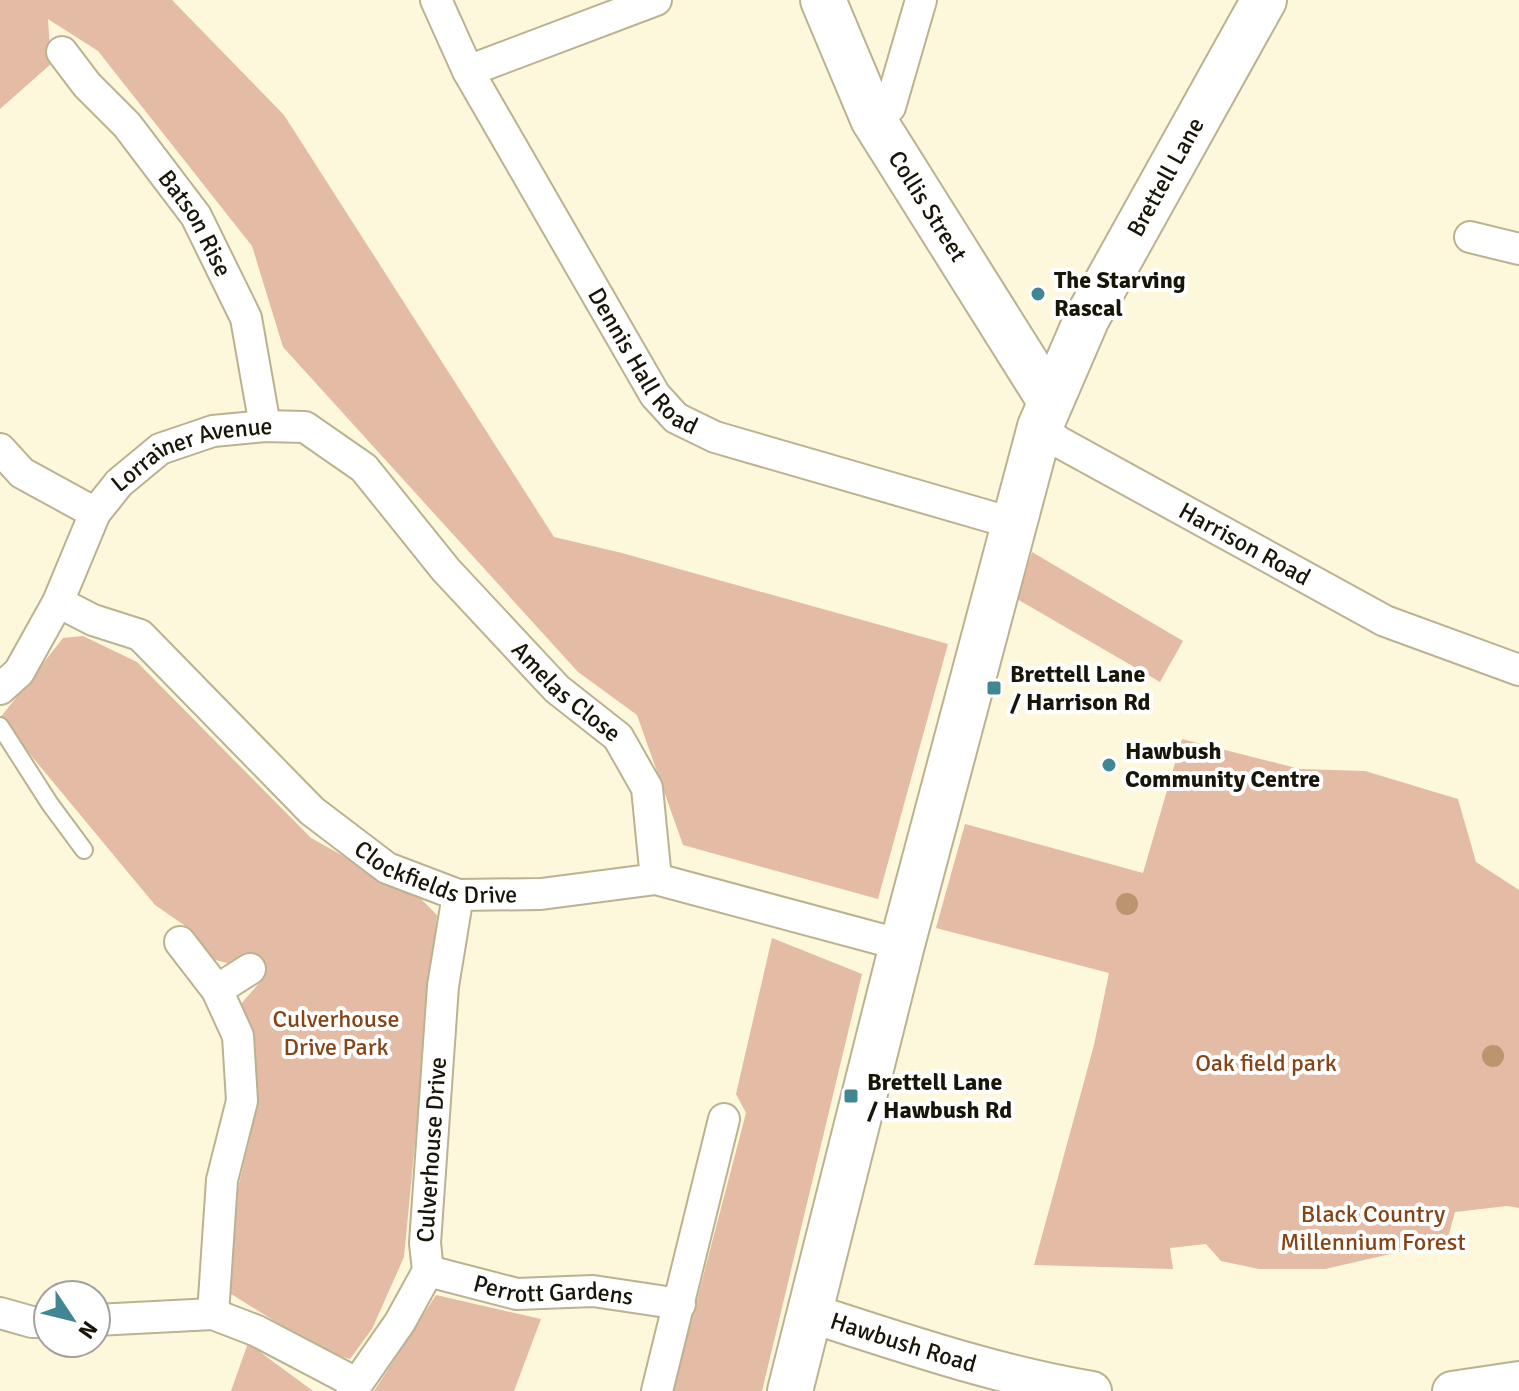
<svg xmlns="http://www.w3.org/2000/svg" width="1519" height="1391" viewBox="0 0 1519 1391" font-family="Signika,sans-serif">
  <rect width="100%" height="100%" fill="#fdf7db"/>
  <path fill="#e4bba5" d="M 0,0 L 172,0 L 284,115 L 554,537 L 622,553 L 948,644 L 878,899 L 683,845 L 637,715 L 578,672 L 283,347 L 252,246 L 98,51 L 48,19 L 51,64 L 0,109 Z
    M 1032,552 L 1183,641 L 1160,682 L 1017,599 Z
    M 83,636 L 137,662 L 311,838 L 421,899 L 437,915 L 404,1257 L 372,1329 L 350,1359 L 323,1351 L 228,1292 L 227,1235 L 258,1103 L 240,1005 L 262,980 L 250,969 L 208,958 L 184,925 L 155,905 L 0,718 L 63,638 Z
    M 1182,739 L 1300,769 L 1365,771 L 1458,799 L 1476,862 L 1519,890 L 1519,1208 L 1507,1206 L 1455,1212 L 1447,1241 L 1325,1269 L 1259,1269 L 1221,1261 L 1206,1244 L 1170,1248 L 1173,1269 L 1034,1265 L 1094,1045 L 1109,973 L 936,928 L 965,824 L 1143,873 Z
    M 772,938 L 862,974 L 762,1391 L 673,1391 L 746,1113 L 736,1094 Z
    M 436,1295 L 541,1319 L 514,1391 L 374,1391 Z
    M 248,1343 L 313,1391 L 231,1391 Z"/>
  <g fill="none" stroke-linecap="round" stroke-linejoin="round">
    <defs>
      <path id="service" d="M 0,726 L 50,804 L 84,850"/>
      <g id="minor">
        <path id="s1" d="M 436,0 L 468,71 L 655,395 L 676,418 L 715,437 L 1012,523"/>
        <path id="s2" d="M 62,52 L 87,85 L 127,125 L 196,216 L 246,318 L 265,426"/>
        <path d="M 468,71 L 656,0"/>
        <path d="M 873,119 L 890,107 L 921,0"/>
        <path d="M 1470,237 L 1519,249"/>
        <path id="s3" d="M 1040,427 L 1059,442 L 1385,621 L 1519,670"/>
        <path d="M 0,449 L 22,473 L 95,513"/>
        <path id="s4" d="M 58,602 L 93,620 L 140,635 L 312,811 L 387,868 L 458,895 L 541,894 L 656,879 L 902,945"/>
        <path id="s5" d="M 0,689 L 19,672 L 58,602 L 95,513 L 119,483 L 160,449 L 213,431 L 265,426 L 305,427 L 364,468 L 446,570 L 557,689 L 618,737 L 647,788 L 656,879"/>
        <path d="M 180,942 L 217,990 L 238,1036 L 242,1101 L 222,1180 L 213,1314"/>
        <path d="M 217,990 L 250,969"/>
        <path id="s6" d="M 428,1271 L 517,1294 L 593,1291 L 680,1304"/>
        <path d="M 0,1313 L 32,1322 L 48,1322"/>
        <path d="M 96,1320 L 213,1314 L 257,1331 L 356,1383"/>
        <path id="s7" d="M 352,1391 L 400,1322 L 428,1271 L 425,1243 L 443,986 L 458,895"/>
        <path d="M 657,1391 L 724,1119"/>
      </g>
      <g id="tertiary">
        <path id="s8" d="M 810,1313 C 903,1343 996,1375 1092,1391"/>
        <path d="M 1452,1391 L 1519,1381"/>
      </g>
      <g id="primary">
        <path id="s9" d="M 823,0 L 873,119 L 1050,401"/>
        <path id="s10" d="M 790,1391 L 902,945 L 1040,427 L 1087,318 L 1264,0"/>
      </g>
    </defs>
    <use href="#service" stroke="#bab291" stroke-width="20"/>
    <use href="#minor" stroke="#bab291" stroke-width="34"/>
    <use href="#tertiary" stroke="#bab291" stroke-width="42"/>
    <use href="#primary" stroke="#bab291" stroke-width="48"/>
    <use href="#service" stroke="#fff" stroke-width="16"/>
    <use href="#minor" stroke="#fff" stroke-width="30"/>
    <use href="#tertiary" stroke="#fff" stroke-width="38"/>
    <use href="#primary" stroke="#fff" stroke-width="44"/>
  </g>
  <g fill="#bc946e">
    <circle cx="1127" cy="904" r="11"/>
    <circle cx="1493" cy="1056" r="11"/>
  </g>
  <g fill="#418793" stroke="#fff" stroke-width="3">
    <circle cx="1038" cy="294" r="8"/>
    <rect x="986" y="680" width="16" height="16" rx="4"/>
    <circle cx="1109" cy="765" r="8"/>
    <rect x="843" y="1088" width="16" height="16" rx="4"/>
  </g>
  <g text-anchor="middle" stroke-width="8" stroke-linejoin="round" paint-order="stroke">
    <g font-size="24" fill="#181509" stroke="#fff">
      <text dy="8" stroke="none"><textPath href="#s10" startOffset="1276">Brettell Lane</textPath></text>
      <text dy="8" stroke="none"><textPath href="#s9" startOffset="232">Collis Street</textPath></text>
      <text dy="8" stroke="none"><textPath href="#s2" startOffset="218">Batson Rise</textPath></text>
      <text dy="8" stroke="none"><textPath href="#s1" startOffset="418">Dennis Hall Road</textPath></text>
      <text dy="8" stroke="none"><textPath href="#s5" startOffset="322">Lorrainer Avenue</textPath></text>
      <text dy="8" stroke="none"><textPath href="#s3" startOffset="236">Harrison Road</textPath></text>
      <text dy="8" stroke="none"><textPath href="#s5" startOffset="816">Amelas Close</textPath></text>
      <text dy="8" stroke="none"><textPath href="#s4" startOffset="478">Clockfields Drive</textPath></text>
      <text dy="8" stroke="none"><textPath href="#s7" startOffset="264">Culverhouse Drive</textPath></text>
      <text dy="8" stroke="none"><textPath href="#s6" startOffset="128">Perrott Gardens</textPath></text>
      <text dy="8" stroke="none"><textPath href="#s8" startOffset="98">Hawbush Road</textPath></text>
    </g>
    <g font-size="24" font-weight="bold" fill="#181509" stroke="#fff" text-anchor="start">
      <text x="1054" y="288">The Starving<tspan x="1054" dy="28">Rascal</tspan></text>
      <text x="1010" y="682">Brettell Lane<tspan x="1010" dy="28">/ Harrison Rd</tspan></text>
      <text x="1125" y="759">Hawbush<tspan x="1125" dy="28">Community Centre</tspan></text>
      <text x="867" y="1090">Brettell Lane<tspan x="867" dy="28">/ Hawbush Rd</tspan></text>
    </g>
    <g font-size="24" fill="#864315" stroke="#fff">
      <text x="336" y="1027">Culverhouse<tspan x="336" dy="28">Drive Park</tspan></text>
      <text x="1266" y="1071">Oak field park</text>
      <text x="1373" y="1222">Black Country<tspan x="1373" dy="28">Millennium Forest</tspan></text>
    </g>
  </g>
  <g transform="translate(72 1319) rotate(125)"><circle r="38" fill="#ffffff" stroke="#a3a19d" stroke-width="2"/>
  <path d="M0-6L14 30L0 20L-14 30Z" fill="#418793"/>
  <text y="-12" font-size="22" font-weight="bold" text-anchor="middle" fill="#181509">N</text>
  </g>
</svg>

◆ **PROBLEM TO WORK ON**: If a line in the data above holds the string "middle", copy it.

◆ **FINISHED EXERCISE**:
  <g text-anchor="middle" stroke-width="8" stroke-linejoin="round" paint-order="stroke">
  <text y="-12" font-size="22" font-weight="bold" text-anchor="middle" fill="#181509">N</text>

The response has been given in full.